## Required action
Nothing should be left out. Give all the data again exactly as written.

## Data for this exercise
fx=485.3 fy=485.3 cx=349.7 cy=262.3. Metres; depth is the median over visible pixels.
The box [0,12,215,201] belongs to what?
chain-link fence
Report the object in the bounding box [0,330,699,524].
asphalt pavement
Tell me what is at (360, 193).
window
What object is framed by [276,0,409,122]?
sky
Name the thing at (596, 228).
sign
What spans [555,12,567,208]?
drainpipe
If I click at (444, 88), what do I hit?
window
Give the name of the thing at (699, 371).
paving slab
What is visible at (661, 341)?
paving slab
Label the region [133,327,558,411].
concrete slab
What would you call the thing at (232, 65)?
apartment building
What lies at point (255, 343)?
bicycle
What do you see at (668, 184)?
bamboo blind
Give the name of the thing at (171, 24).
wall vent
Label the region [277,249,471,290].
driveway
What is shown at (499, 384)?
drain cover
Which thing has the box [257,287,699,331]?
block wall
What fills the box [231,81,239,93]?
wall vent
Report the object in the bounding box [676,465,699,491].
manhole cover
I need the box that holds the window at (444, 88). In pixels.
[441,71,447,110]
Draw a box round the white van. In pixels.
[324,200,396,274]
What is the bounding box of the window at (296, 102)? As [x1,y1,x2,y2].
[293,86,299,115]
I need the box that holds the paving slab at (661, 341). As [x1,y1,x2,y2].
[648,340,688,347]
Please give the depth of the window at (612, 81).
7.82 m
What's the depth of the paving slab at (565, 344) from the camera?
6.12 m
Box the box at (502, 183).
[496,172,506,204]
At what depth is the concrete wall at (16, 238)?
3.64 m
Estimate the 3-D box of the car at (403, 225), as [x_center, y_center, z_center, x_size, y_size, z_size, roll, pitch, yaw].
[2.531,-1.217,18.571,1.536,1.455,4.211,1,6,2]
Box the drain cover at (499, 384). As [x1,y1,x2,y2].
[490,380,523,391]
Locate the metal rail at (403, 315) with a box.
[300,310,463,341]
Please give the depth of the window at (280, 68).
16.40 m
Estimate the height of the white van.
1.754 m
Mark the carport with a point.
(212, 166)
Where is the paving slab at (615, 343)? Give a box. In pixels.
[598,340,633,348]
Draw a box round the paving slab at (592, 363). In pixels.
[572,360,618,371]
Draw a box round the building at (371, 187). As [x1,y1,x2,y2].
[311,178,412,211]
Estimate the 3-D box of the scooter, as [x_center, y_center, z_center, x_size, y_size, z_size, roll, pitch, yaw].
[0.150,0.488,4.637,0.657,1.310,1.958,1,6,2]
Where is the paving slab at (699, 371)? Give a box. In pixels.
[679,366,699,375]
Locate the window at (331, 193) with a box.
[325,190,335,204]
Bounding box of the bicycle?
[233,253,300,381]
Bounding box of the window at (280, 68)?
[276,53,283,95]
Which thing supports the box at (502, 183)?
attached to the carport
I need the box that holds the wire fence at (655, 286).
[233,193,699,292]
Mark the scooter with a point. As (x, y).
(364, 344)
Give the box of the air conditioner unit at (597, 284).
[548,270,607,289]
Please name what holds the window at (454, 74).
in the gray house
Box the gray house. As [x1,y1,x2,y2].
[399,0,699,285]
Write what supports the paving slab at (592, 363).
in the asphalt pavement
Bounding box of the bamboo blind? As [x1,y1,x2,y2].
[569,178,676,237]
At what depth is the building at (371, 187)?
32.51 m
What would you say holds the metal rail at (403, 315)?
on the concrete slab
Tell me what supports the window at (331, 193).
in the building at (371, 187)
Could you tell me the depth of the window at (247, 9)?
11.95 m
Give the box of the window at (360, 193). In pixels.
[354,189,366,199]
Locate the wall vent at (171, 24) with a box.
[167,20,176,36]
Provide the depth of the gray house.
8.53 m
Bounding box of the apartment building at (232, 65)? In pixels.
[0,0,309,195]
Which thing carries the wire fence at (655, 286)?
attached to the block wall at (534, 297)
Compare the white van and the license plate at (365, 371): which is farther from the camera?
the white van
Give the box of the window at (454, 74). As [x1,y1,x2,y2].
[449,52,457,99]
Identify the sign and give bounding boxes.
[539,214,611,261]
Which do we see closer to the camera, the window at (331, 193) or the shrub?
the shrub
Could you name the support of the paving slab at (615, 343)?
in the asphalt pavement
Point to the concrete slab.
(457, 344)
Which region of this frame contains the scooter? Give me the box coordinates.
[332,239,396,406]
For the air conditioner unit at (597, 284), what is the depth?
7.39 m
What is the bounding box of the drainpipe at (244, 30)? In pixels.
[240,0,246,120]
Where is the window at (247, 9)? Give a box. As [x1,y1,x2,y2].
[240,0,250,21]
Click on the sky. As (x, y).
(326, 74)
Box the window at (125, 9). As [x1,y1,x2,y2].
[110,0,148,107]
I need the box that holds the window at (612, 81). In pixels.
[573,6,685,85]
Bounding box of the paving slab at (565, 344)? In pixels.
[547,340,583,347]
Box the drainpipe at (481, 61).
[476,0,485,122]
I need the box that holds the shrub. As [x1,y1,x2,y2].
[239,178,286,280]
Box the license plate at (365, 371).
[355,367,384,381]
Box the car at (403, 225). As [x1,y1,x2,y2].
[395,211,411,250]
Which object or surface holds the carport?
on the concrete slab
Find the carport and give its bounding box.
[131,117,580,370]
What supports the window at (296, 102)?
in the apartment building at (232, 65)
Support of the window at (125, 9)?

## Task solution
fx=485.3 fy=485.3 cx=349.7 cy=262.3. Metres; depth is the median over visible pixels.
The box [0,12,215,201] belongs to what?
chain-link fence
Report the object in the bounding box [0,330,699,524].
asphalt pavement
Tell me what is at (360, 193).
window
What object is framed by [276,0,409,122]?
sky
Name the thing at (596, 228).
sign
What spans [555,12,567,208]?
drainpipe
If I click at (444, 88), what do I hit?
window
Give the name of the thing at (699, 371).
paving slab
What is visible at (661, 341)?
paving slab
Label the region [133,327,558,411].
concrete slab
What would you call the thing at (232, 65)?
apartment building
What lies at point (255, 343)?
bicycle
What do you see at (668, 184)?
bamboo blind
Give the name of the thing at (171, 24).
wall vent
Label the region [277,249,471,290].
driveway
What is shown at (499, 384)?
drain cover
Which thing has the box [257,287,699,331]?
block wall
What fills the box [231,81,239,93]?
wall vent
Report the object in the bounding box [676,465,699,491].
manhole cover
I need the box that holds the window at (444, 88). In pixels.
[441,71,447,110]
Draw a box round the white van. In pixels.
[324,200,396,274]
What is the bounding box of the window at (296, 102)? As [x1,y1,x2,y2].
[293,86,299,115]
I need the box that holds the paving slab at (661, 341). As [x1,y1,x2,y2].
[648,340,688,347]
Please give the depth of the window at (612, 81).
7.82 m
What's the depth of the paving slab at (565, 344) from the camera?
6.12 m
Box the box at (502, 183).
[496,172,506,204]
At what depth is the concrete wall at (16, 238)?
3.64 m
Estimate the 3-D box of the car at (403, 225), as [x_center, y_center, z_center, x_size, y_size, z_size, roll, pitch, yaw].
[2.531,-1.217,18.571,1.536,1.455,4.211,1,6,2]
Box the drain cover at (499, 384). As [x1,y1,x2,y2].
[490,380,523,391]
Locate the metal rail at (403, 315) with a box.
[300,310,463,341]
Please give the depth of the window at (280, 68).
16.40 m
Estimate the height of the white van.
1.754 m
Mark the carport with a point.
(212, 166)
Where is the paving slab at (615, 343)? Give a box. In pixels.
[598,340,633,348]
Draw a box round the paving slab at (592, 363). In pixels.
[572,360,618,371]
Draw a box round the building at (371, 187). As [x1,y1,x2,y2].
[311,178,412,211]
Estimate the 3-D box of the scooter, as [x_center, y_center, z_center, x_size, y_size, z_size, roll, pitch, yaw].
[0.150,0.488,4.637,0.657,1.310,1.958,1,6,2]
Where is the paving slab at (699, 371)? Give a box. In pixels.
[679,366,699,375]
Locate the window at (331, 193) with a box.
[325,190,335,204]
Bounding box of the bicycle?
[233,253,300,381]
Bounding box of the window at (280, 68)?
[276,53,283,95]
Which thing supports the box at (502, 183)?
attached to the carport
I need the box that holds the wire fence at (655, 286).
[233,193,699,292]
Mark the scooter with a point. As (x, y).
(364, 344)
Give the box of the air conditioner unit at (597, 284).
[548,270,607,289]
Please name what holds the window at (454, 74).
in the gray house
Box the gray house. As [x1,y1,x2,y2].
[399,0,699,285]
Write what supports the paving slab at (592, 363).
in the asphalt pavement
Bounding box of the bamboo blind? As [x1,y1,x2,y2].
[569,178,676,237]
At what depth is the building at (371, 187)?
32.51 m
What would you say holds the metal rail at (403, 315)?
on the concrete slab
Tell me what supports the window at (331, 193).
in the building at (371, 187)
Could you tell me the depth of the window at (247, 9)?
11.95 m
Give the box of the window at (360, 193). In pixels.
[354,189,366,199]
Locate the wall vent at (171, 24) with a box.
[167,20,176,36]
Provide the depth of the gray house.
8.53 m
Bounding box of the apartment building at (232, 65)? In pixels.
[0,0,309,195]
Which thing carries the wire fence at (655, 286)?
attached to the block wall at (534, 297)
Compare the white van and the license plate at (365, 371): which is farther from the camera?
the white van
Give the box of the window at (454, 74). As [x1,y1,x2,y2].
[449,52,457,99]
Identify the sign and give bounding boxes.
[539,214,611,261]
Which do we see closer to the camera, the window at (331, 193) or the shrub?
the shrub
Could you name the support of the paving slab at (615, 343)?
in the asphalt pavement
Point to the concrete slab.
(457, 344)
Which region of this frame contains the scooter? Give me the box coordinates.
[332,239,396,406]
For the air conditioner unit at (597, 284), what is the depth?
7.39 m
What is the bounding box of the drainpipe at (244, 30)? In pixels.
[240,0,246,120]
Where is the window at (247, 9)? Give a box. As [x1,y1,x2,y2].
[240,0,250,21]
Click on the sky. As (x, y).
(326, 74)
Box the window at (125, 9). As [x1,y1,x2,y2].
[110,0,148,107]
I need the box that holds the window at (612, 81). In pixels.
[573,6,685,85]
Bounding box of the paving slab at (565, 344)? In pixels.
[547,340,583,347]
Box the drainpipe at (481, 61).
[476,0,485,122]
I need the box that holds the shrub. As [x1,y1,x2,y2].
[239,178,286,280]
Box the license plate at (365, 371).
[355,367,384,381]
Box the car at (403, 225). As [x1,y1,x2,y2].
[395,211,411,250]
Which object or surface holds the carport?
on the concrete slab
Find the carport and give its bounding box.
[131,117,580,370]
What supports the window at (296, 102)?
in the apartment building at (232, 65)
Support of the window at (125, 9)?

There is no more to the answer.